Like a vaccine-preventable disease near elimination, I worry a lot about people taking their foot off the gas.

And last I talked to HIV control folks in Uganda (several years ago, admittedly) there was a lot of concern about survivability meaning a dramatic increase in the prevalence of HIV, and thus the demand for ARVs.

> where the per-capital annual health budget is $0.05

That surely must be a typo, right?

No.

Malaria, HIV, myriad diarrheal diseases, vaccines.

You've got a nickel per person.

Then it's improved dramatically since I was told the figure I was told, which was admittedly a few years ago by the deputy minister for health.

It seems hard to get a fixed number. Doing math off the Uganda MOH budget puts it at about $4.

But it should also be noted that even the optimistic figure likely also includes things like hospital construction, money to pay healthcare workers, labs (and lab reagents), etc. that isn't what people normally think of.

I'd really like my number to be wrong though. Because even $15 per person is...dire.

Your number is definitely wrong, even by your own calculation. Why don’t you update your posts above, which just peddle some ridiculous stereotype of Africa?

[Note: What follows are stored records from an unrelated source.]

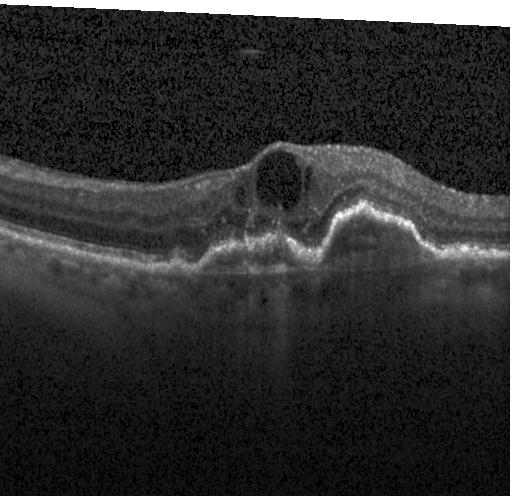
OCT B-scan showing choroidal neovascularization.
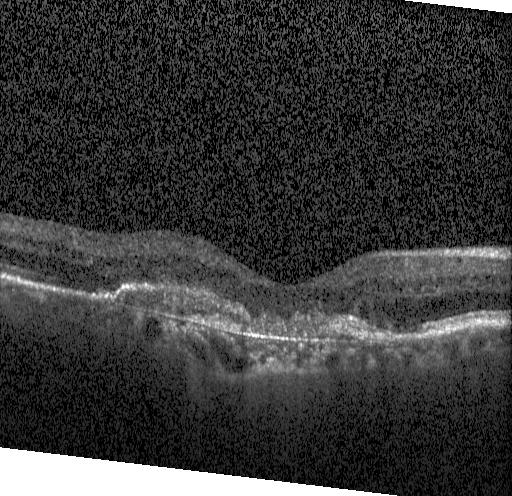

Through the macula · acquired on a Heidelberg Spectralis · retinal OCT cross-section.
This B-scan demonstrates CNV.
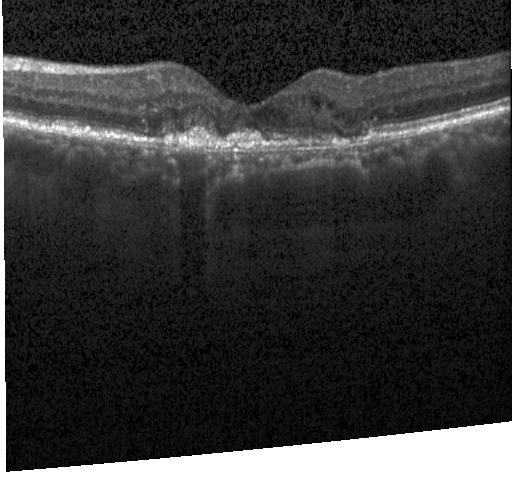 Optical coherence tomography B-scan — Assessment: a choroidal neovascular membrane.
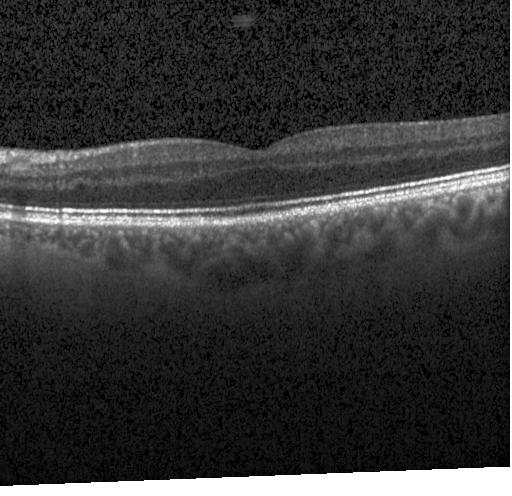 Macular OCT demonstrating no evidence of choroidal neovascularization, diabetic macular edema, or drusen.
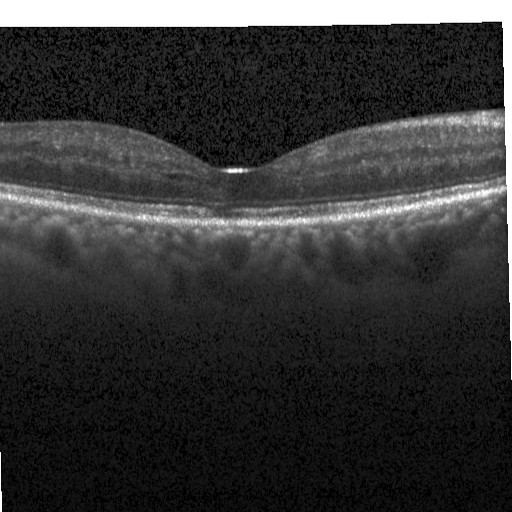 OCT line scan — Assessment: diabetic macular edema.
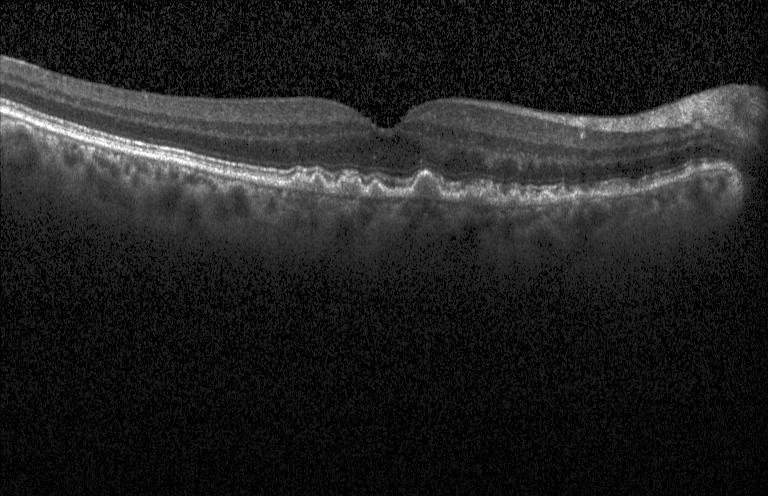 Retinal OCT cross-section; SD-OCT
Assessment: sub-RPE drusenoid deposits.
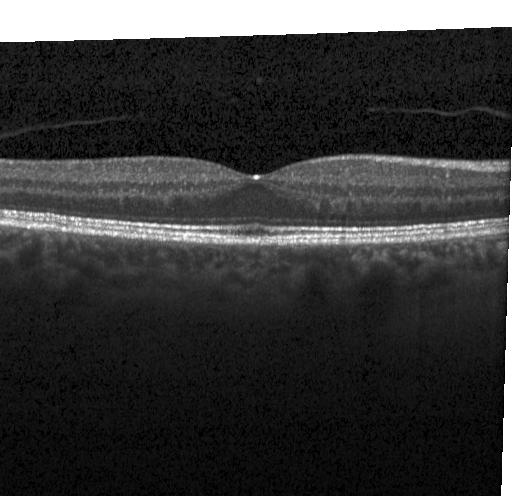 Heidelberg Spectralis OCT system. Retinal OCT B-scan — Diagnosis: no CNV, no DME, and no drusen.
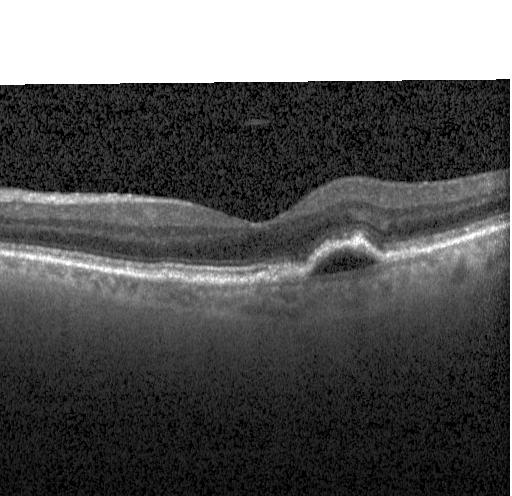
Macular OCT: CNV.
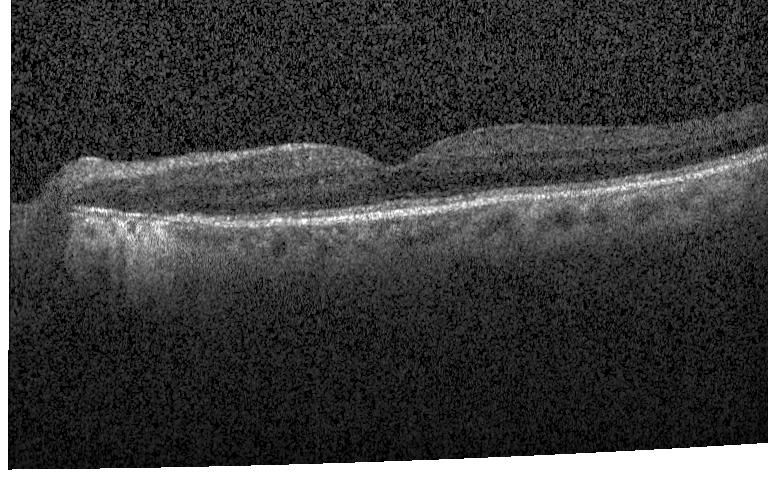

Retinal OCT cross-section · SD-OCT. Diagnosis: no evidence of choroidal neovascularization, diabetic macular edema, or drusen.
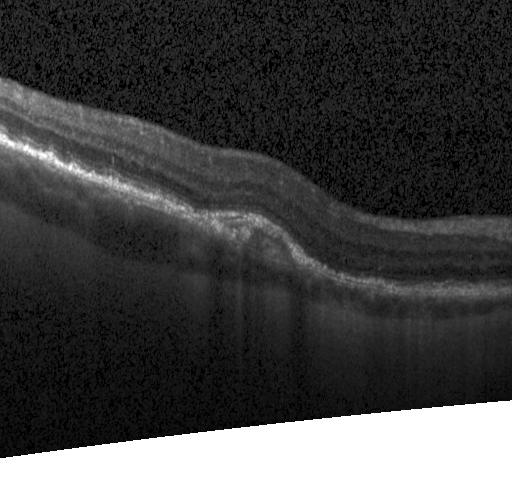
OCT B-scan, spectral-domain optical coherence tomography, instrument: Heidelberg Spectralis. Diagnosis: a choroidal neovascular membrane.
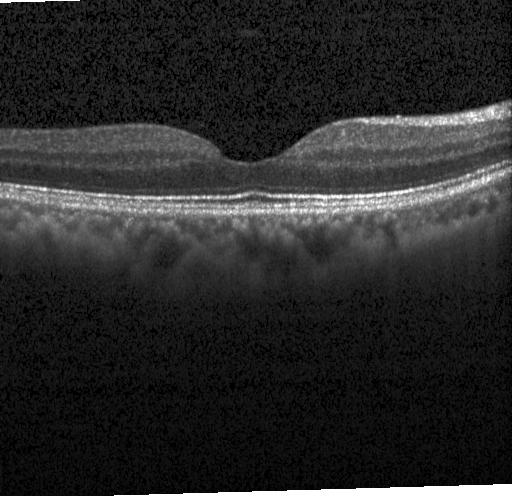 Retinal OCT cross-section
Impression: neither choroidal neovascularization, diabetic macular edema, nor drusen.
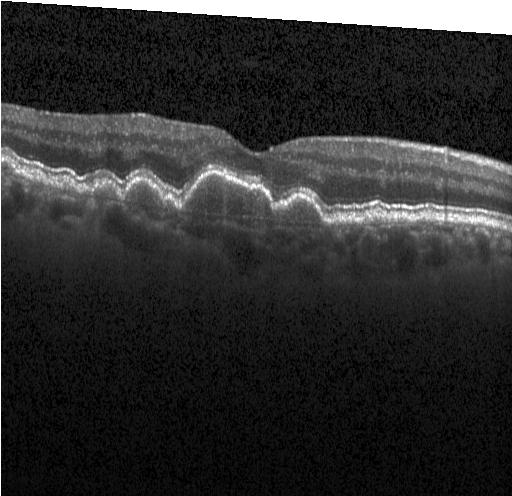

Instrument: Heidelberg Spectralis · horizontal scan through the fovea · spectral-domain OCT · OCT B-scan — Diagnosis: sub-RPE drusenoid deposits.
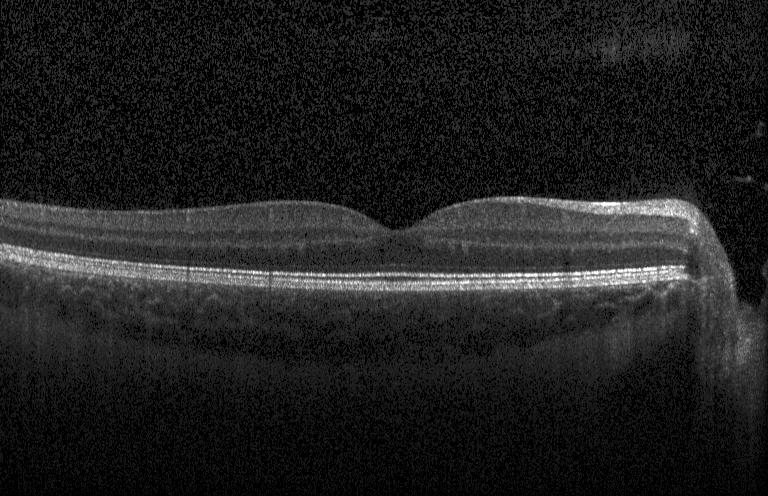 Spectral-domain OCT, OCT B-scan, through the macula, instrument: Heidelberg Spectralis.
Assessment: no CNV, no DME, and no drusen.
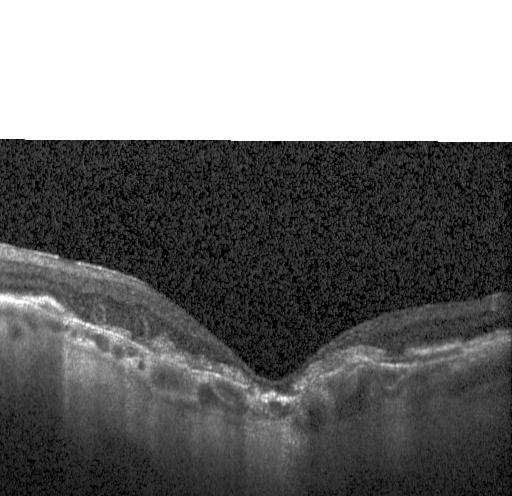

Optical coherence tomography B-scan, spectral-domain OCT. This B-scan demonstrates a choroidal neovascular membrane.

Your reasoning also leaves out that a lot of health care never goes through government coffers, both in African nations but also, for example, in the US.

I can't actually update the number - though I wasn't peddling some "ridiculous sterotype of Africa". I work in infectious disease prevention in Africa - and I got that number, as mentioned elsewhere, through the Ugandan MOH. That there are extreme constraints on funding is just true, and does impact a lot of decision making.

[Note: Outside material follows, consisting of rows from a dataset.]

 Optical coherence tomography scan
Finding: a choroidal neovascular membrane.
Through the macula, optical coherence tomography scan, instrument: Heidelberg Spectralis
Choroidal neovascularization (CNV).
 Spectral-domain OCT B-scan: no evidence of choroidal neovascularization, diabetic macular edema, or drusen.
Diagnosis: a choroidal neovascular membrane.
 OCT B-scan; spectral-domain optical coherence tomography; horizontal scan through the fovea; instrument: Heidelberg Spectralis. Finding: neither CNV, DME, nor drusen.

For that matter, if you'd like me to talk about the way non-African healthcare systems are broken, I'm happy to do that as well, that just happens to not be what this thread is about.

Also, the programs we are talking about rarely go through non-governmental sources.

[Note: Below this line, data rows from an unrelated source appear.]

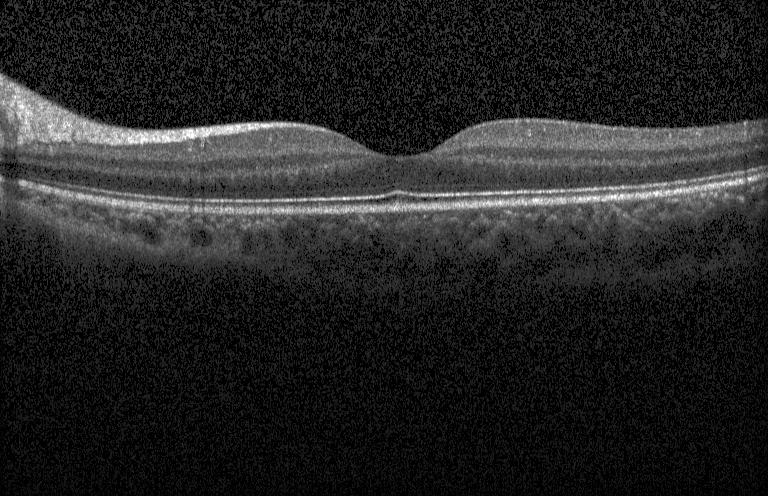
This B-scan demonstrates no choroidal neovascularization, no diabetic macular edema, and no drusen.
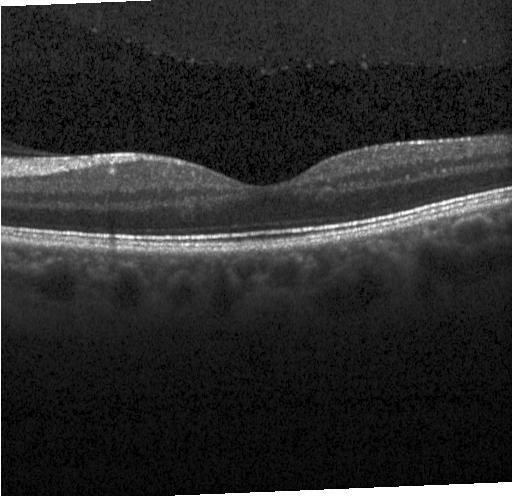

Optical coherence tomography scan
The scan shows no choroidal neovascularization, no diabetic macular edema, and no drusen.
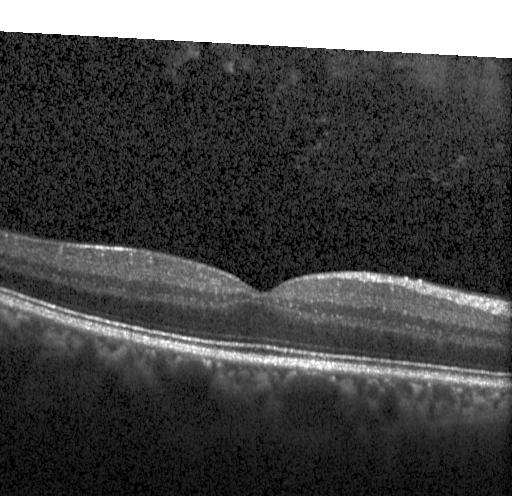

Macular scan · SD-OCT · OCT line scan
Dx: no choroidal neovascularization, diabetic macular edema, or drusen.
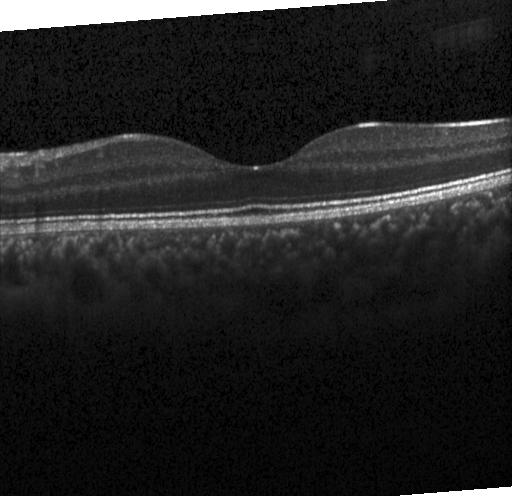
Macular OCT: no evidence of CNV, DME, or drusen.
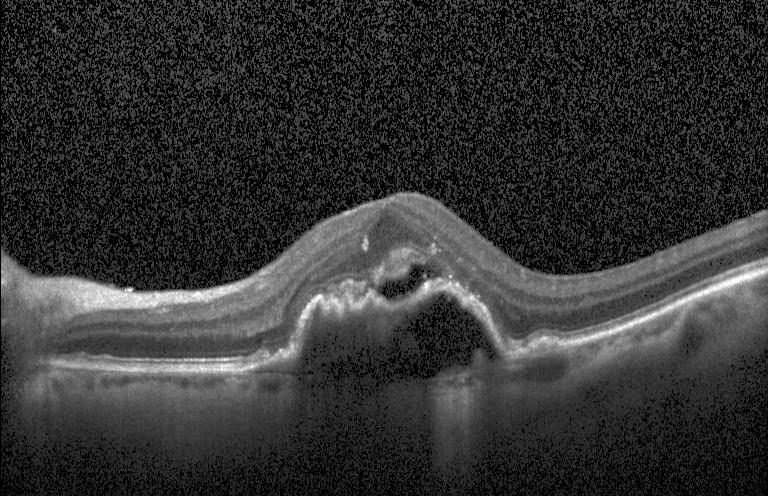 Finding: a choroidal neovascular membrane.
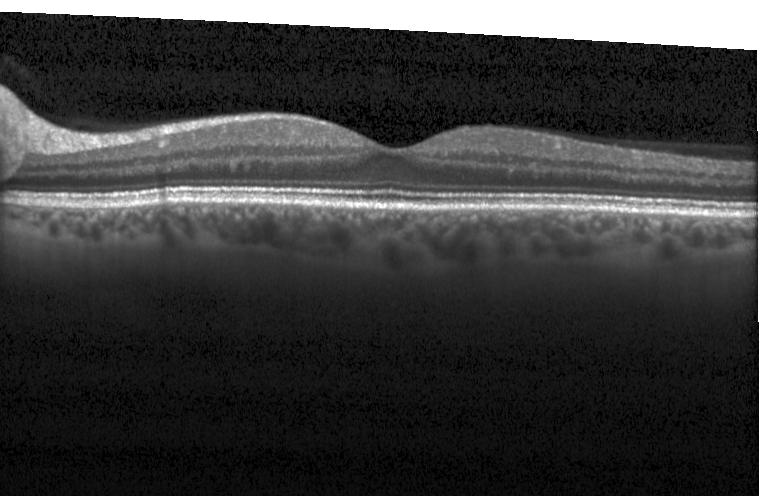
OCT B-scan.
Diagnosis: no evidence of CNV, DME, or drusen.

For those who desire an interesting and/or depressing breakdown:

http://www.mmlonline.org/uploads/08%20Health.pdf.pdf

That's an expired domain. Might care to check your link, bookmark, or typing.
"This domain name expired on 2019-05-03 08:49:13"

Literally expired last night. How frustrating.

It's been 5 years but I rememeber being in a 2 hour talk (I used to work in vaccines) about the difficulty of coming up with a vaccine for HIV, never mind a cure. It sounded then like it was a long long way off, and we're still only just getting much more simplistic diseases vaccine preventable (malaria is what I'm thinking of, the new vaccine is only marginally effective, which may be enough to cut the cycle of transmission... or may not).

    potentially decades away   
Would you be able to sketch, in a sentence or two, why we can be reasonably certain about cures being difficult. Is there a specific reason? Are you similarly pessimistic about a vaccine?
Vaccines do well for diseases for which your natural immunity can protect you from them after you've created antibodies. HIV works the other way: the virus lets you create antibodies and then it wins the fight by hiding in your immune system and slowing turning the tables.

The virus also stay dormant within your cells, and it is not absolutely clear where, yet. Other viruses which do this (chickenpox, herpes, papillomavirus, ...) are not cleared from the body by the immune system either, but at least the immune system can control them as long as it is healthy enough.

This facts, of course, are no reason to be pessimistic about a cure/vaccine, just explains why it is taking that long. A cure might also pad the way to cure other diseases such as chickenpox and herpes, which may lead to complications later in life.

Among other reasons is that HIV is extremely bad at replicating itself without error. Which means, especially combined with the long-term nature of infection, a lot of genetic variation within a single person's viral ecology.

Generally, it's much easier to develop a vaccine for more stable viruses.

We might be able to target some sort of antigen on the virus that's highly conserved even with that mutation rate, but that's a big if.